Required task a:
Print the stretch of the piece on the pink hotel walls from "The result added" through "of the neighborhood.", copied word for word.

Excerpt:
•••

Keeping original details from the 1947 structure—stained-glass windows, curved breeze-blocks, an exterior shade—was important to Paige Henney, director of design at Bunkhouse Hotels, who worked with local architects and contractors to transform the space’s style, which she calls “a Mexico City version of Art Deco,” into a workable hotel.  But those pink walls? All new.

“The rooms were solid white when we came in,” Henney says. “But we did notice, in the previous renovation, that there was a wall transition at about wainscoting height—there was a drywall finish below and a stuccolike finish above.” The team loved the texture but felt like it wasn’t being shown off in the best possible way. Plus, they were hoping to use La Condesa’s famous pink somewhere in the project.

So they went to Comex, a Mexican paint company, and stocked up on the vibrant coral shade Emilia, then applied it halfway up, right to where the wall changes textures. Henney was lucky to have a natural line to follow, but she says if you are trying the look in your own home, painter’s tape and a level would give you a similar payoff. (“Just be extra-careful when you’re pulling back the tape so you don’t take the color with you,” she adds.)

The result added warmth and coziness to the rooms, and in some cases tricks the eye into thinking there’s furniture where there isn’t. For example, above a bed, the paint acts as a headboard. The trick to a no-fail illusion, Henney says, is avoiding the line intersecting outlets or poles, which can be hard to match up perfectly.

Once the walls were done, she added contrasting furniture to make it all pop, a proud homage to the authentic, not to mention vibrant, charm of the neighborhood.

•••

Some records
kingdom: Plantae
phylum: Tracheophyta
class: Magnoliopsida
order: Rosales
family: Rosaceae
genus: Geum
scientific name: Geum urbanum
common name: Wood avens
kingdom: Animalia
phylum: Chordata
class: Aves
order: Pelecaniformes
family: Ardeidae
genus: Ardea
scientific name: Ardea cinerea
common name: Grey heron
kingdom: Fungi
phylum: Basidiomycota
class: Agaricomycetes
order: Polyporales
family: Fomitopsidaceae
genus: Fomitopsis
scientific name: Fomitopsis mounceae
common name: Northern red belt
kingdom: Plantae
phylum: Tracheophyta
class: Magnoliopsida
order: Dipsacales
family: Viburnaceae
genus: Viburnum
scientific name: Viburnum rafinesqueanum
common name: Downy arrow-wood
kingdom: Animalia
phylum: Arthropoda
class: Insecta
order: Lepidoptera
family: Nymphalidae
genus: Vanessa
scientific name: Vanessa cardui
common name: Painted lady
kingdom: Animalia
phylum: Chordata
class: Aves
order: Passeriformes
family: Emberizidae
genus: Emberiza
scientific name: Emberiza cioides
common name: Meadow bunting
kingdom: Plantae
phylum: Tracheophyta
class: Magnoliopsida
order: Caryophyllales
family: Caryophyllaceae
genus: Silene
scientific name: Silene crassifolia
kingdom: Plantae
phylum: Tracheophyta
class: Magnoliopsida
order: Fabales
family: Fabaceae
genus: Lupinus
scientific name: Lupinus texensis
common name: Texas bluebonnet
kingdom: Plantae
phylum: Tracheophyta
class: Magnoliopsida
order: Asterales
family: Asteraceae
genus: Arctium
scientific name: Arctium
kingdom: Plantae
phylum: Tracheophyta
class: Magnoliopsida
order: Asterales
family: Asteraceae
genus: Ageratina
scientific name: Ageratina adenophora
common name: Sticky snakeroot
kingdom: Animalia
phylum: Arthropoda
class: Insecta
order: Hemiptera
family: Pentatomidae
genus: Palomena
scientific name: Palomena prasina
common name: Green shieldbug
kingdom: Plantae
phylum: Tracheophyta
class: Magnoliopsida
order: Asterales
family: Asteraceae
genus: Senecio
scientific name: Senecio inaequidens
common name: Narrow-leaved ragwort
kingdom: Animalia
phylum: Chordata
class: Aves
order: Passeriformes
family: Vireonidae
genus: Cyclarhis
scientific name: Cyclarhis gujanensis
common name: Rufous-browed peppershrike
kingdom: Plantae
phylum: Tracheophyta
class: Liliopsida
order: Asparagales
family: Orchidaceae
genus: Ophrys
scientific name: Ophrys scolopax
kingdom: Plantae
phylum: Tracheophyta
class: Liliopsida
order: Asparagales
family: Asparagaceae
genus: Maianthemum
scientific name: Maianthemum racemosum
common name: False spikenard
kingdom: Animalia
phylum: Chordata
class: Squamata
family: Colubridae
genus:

•••

Required task b:
From the rows above, output the stretch from the line that contains "family: Ardeidae" through the line that contains "common name: Painted lady", both included and unchanged.

Exercise result a:
The result added warmth and coziness to the rooms, and in some cases tricks the eye into thinking there’s furniture where there isn’t. For example, above a bed, the paint acts as a headboard. The trick to a no-fail illusion, Henney says, is avoiding the line intersecting outlets or poles, which can be hard to match up perfectly.

Once the walls were done, she added contrasting furniture to make it all pop, a proud homage to the authentic, not to mention vibrant, charm of the neighborhood.

Exercise result b:
family: Ardeidae
genus: Ardea
scientific name: Ardea cinerea
common name: Grey heron
kingdom: Fungi
phylum: Basidiomycota
class: Agaricomycetes
order: Polyporales
family: Fomitopsidaceae
genus: Fomitopsis
scientific name: Fomitopsis mounceae
common name: Northern red belt
kingdom: Plantae
phylum: Tracheophyta
class: Magnoliopsida
order: Dipsacales
family: Viburnaceae
genus: Viburnum
scientific name: Viburnum rafinesqueanum
common name: Downy arrow-wood
kingdom: Animalia
phylum: Arthropoda
class: Insecta
order: Lepidoptera
family: Nymphalidae
genus: Vanessa
scientific name: Vanessa cardui
common name: Painted lady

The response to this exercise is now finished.